Bounding box coordinate data:
--- START ---

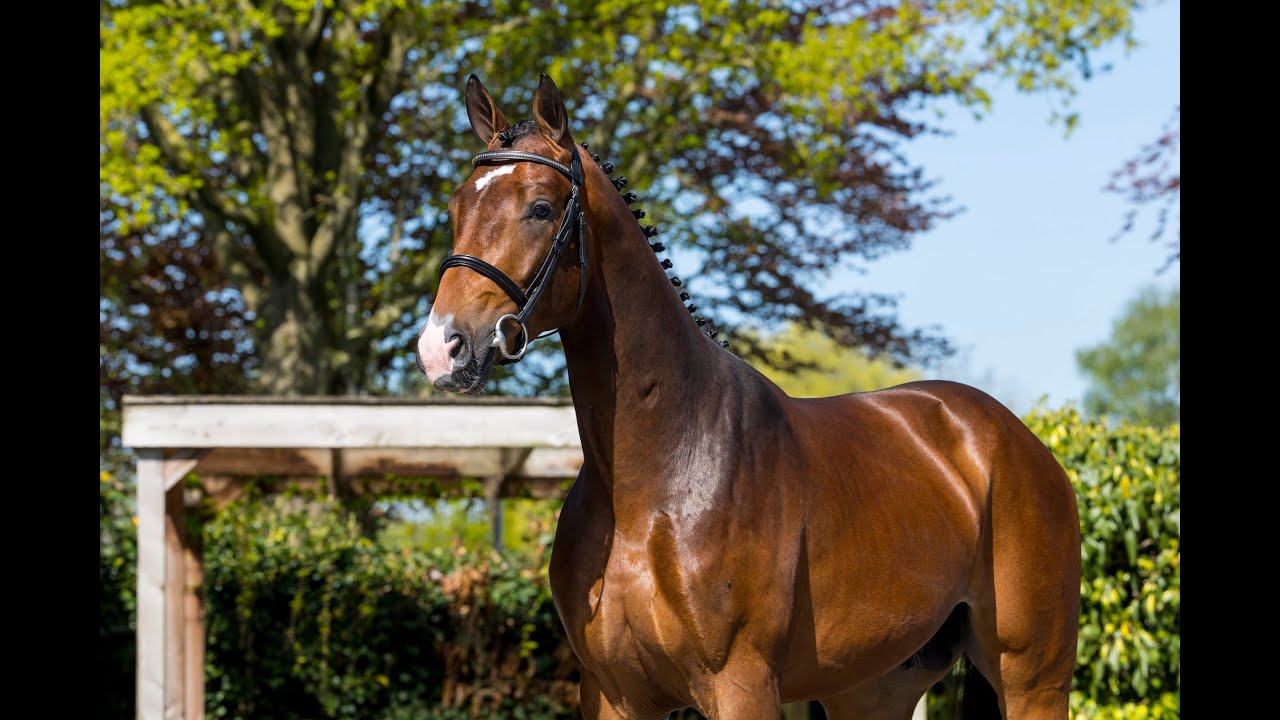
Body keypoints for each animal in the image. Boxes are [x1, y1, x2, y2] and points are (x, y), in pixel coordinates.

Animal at [416, 73, 1081, 719]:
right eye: (457, 205)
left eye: (540, 207)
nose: (441, 348)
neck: (657, 481)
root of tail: (1016, 443)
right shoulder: (612, 694)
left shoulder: (741, 683)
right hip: (876, 689)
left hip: (1033, 684)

--- END ---

_Your task_. The entries above are to be repeated exactly, except for any pictures.

_Completed task_.
Body keypoints for each animal in the image. Boxes are [x1, y1, x2, y2] and points are (x, y), in pixel coordinates.

Animal at [416, 73, 1081, 719]:
right eye: (457, 205)
left eye: (540, 207)
nose: (441, 348)
neck: (657, 481)
root of tail: (1016, 443)
right shoulder: (612, 694)
left shoulder: (741, 683)
right hip: (876, 689)
left hip: (1033, 684)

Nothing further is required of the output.